REMOTOS Y FASCINANTES FRAGMENTOS DE LA MEMORIA

Ahora despertaba un sentimiento de ternura o de infinita piedad cuando deambulaba por el pueblo a pasos nerviosos o, deteniéndose de pronto, efectuaba raras contorsiones con los brazos y el cuerpo mientras recitaba un poema o hacía la representación de una escena teatral. Nosotros, los que la conocíamos desde la niñez y habíamos compartido juegos, estudios y los sueños que pretendíamos concretar cuando fuéramos grandes, la observábamos impotentes, lastimados por su figura escuálida y cubierta con ropas deshilachadas y bastante sucias, con el deseo de reflejar algún signo de protesta o indignación al no poder hacer nada para librarla del ya imbatible desvarío.

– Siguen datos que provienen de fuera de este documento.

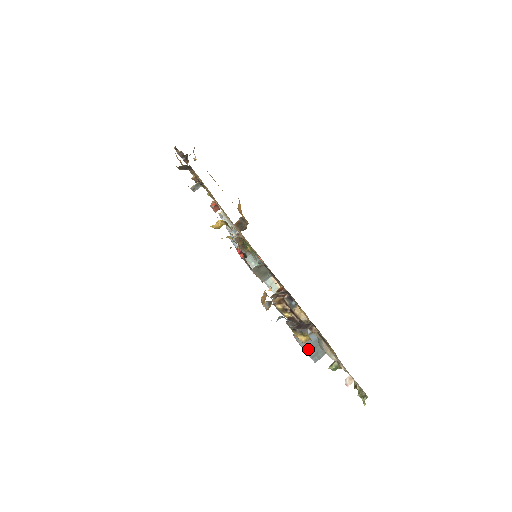
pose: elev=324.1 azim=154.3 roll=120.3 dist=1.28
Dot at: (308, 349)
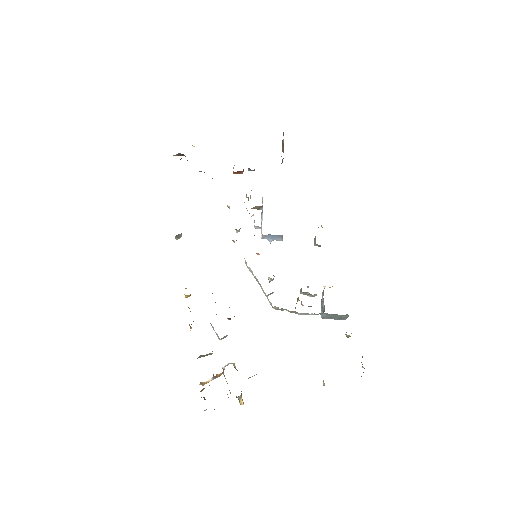
Dot at: (329, 318)
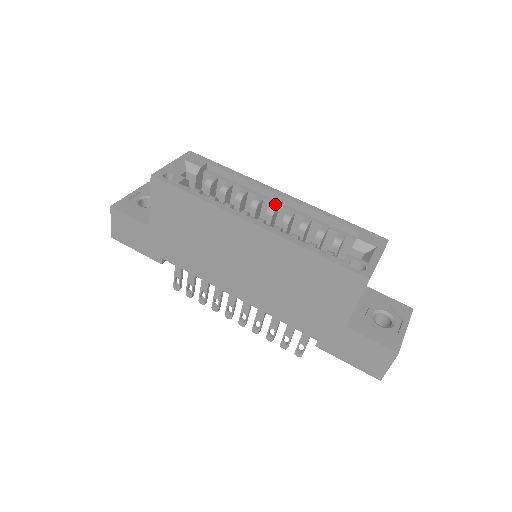
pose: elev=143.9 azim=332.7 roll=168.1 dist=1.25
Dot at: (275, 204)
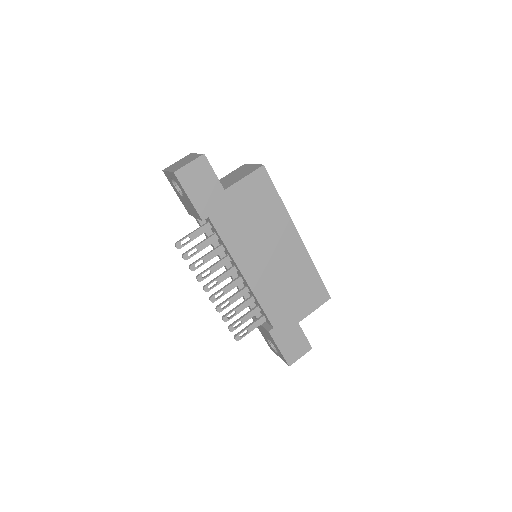
Dot at: occluded
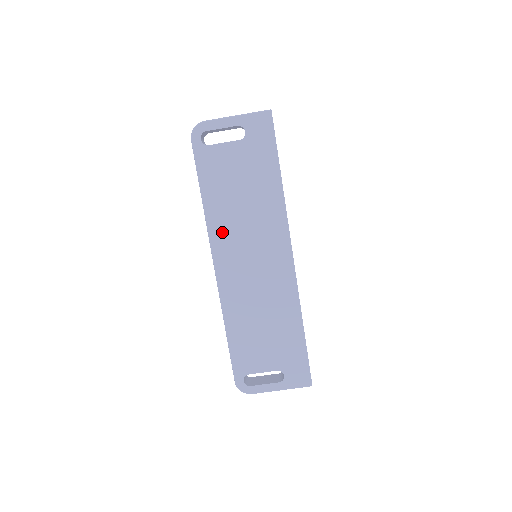
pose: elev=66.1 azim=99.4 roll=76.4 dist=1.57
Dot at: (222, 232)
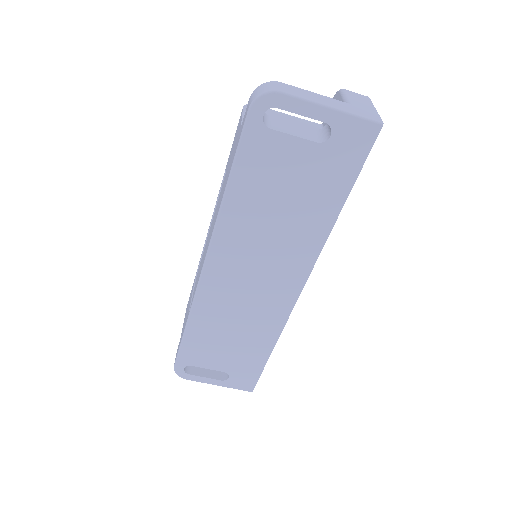
Dot at: (232, 236)
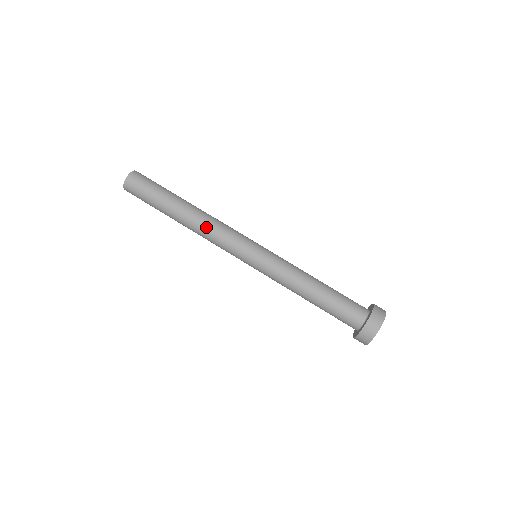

No. Nadie hubiera imaginado algo así. Sobre todo porque desde muy chica parecía tener marcado un destino luminoso y de notable relevancia, cuando empezó a demostrar una especial cualidad para recitar un poema o interpretar diversos personajes en las obras representadas en la escuela para el 25 de Mayo, 9 de Julio y las fiestas al final de los cursos de cada año. Poco a poco resultó infaltable en la realización de cualquier acto. El ardor y seriedad con que desempeñaba el rol asignado llegó a definir su vocación. Aunque destinataria de los elogios y las felicitaciones, sin duda era su madre quien más disfrutaba de esa situación. La perspectiva de que llegara a convertirse en una gran actriz la colmaba de orgullo y justificaba la desmesurada cantidad de libros que compraba en la única librería del pueblo con el propósito de inculcarle el gusto por la lectura y el conocimiento por las disciplinas artísticas.
Las incontables actuaciones en la escuela y después en el salón del Club Social con el grupo de teatro independiente que había formado, nos hicieron creer que se marcharía a la capital o a una ciudad importante donde iba a tener mayores posibilidades. Pero todo se derrumbó. Abruptamente.

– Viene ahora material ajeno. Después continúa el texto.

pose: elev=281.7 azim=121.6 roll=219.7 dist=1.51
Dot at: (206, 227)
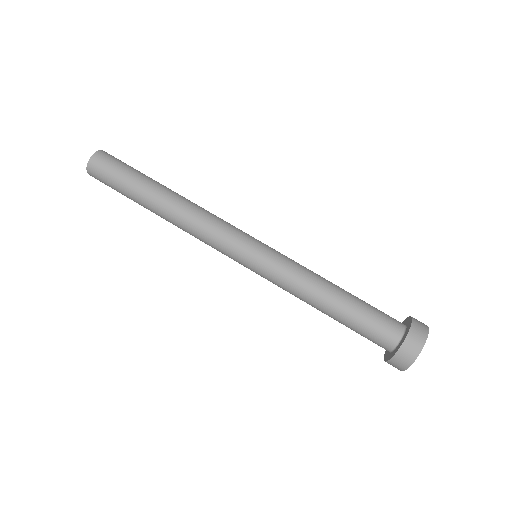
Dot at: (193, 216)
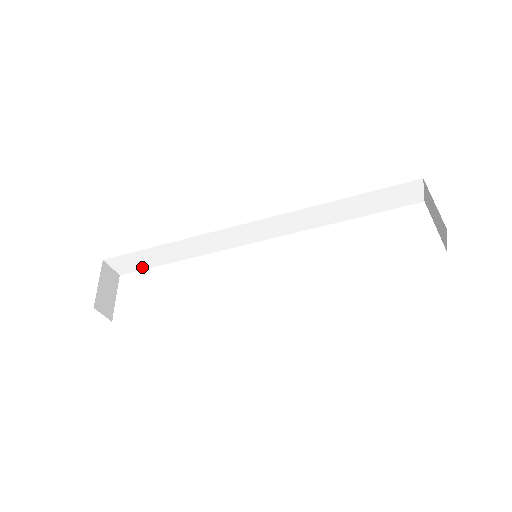
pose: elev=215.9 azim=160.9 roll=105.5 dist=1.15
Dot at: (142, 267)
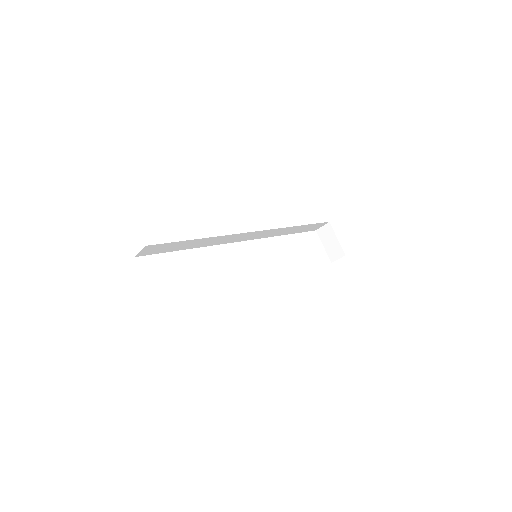
Dot at: (159, 252)
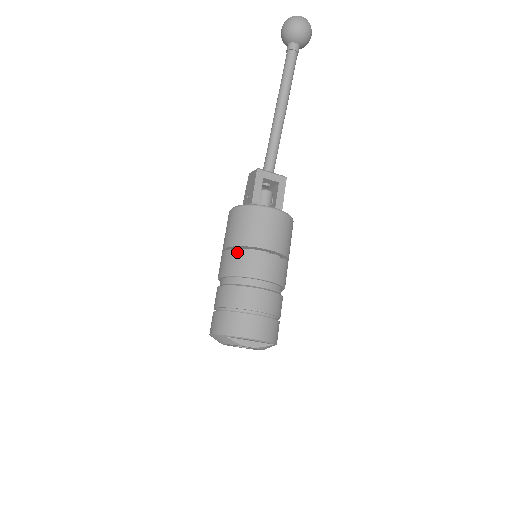
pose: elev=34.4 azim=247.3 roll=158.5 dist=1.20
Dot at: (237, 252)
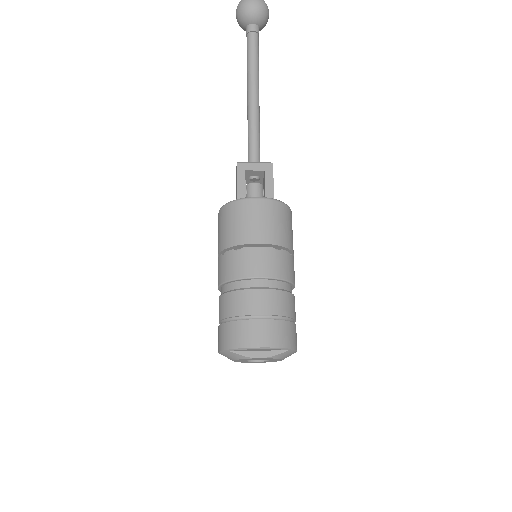
Dot at: (226, 255)
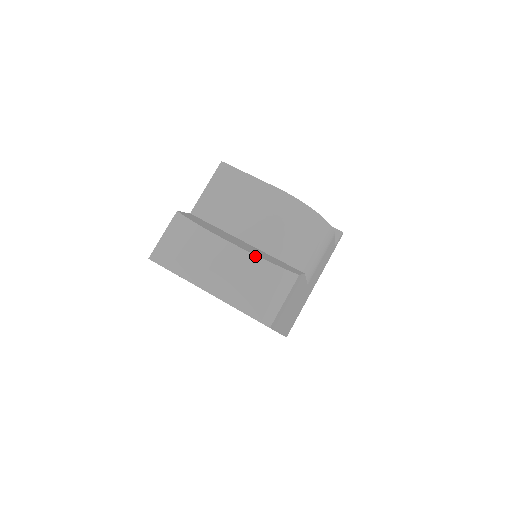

Fue después de la muerte de la madre. Si bien de pronto, al perder el pilar que siempre le había brindado apoyo y orientación, se encontró desvalida y sin saber qué hacer, la presencia del padre comenzó a tener inusitada vigencia. Entonces nos percatamos del desdén y aun el desprecio que le merecía lo que ella realizaba, no sólo porque jamás había presenciado alguno de sus trabajos sino por el tono despectivo con que solía responder a cualquier comentario sobre ella. Ya está demasiado grande para esas pavadas. Es hora de que haga algo provechoso. El camino que con tanta obsesión la madre quiso trazarle quedó bruscamente trunco y ella ya no tuvo el valor ni la determinación para romper las ligaduras, alejarse de la sombra nefasta del padre, intentar suerte en otro lugar, luchar abiertamente para poder cumplir su auténtica vocación. Nuestras ansias de ver su nombre en grandes titulares y su figura embelleciendo las revistas y alguna película quedaron definitivamente perdidas el día en que empezó a trabajar en la tienda del padre.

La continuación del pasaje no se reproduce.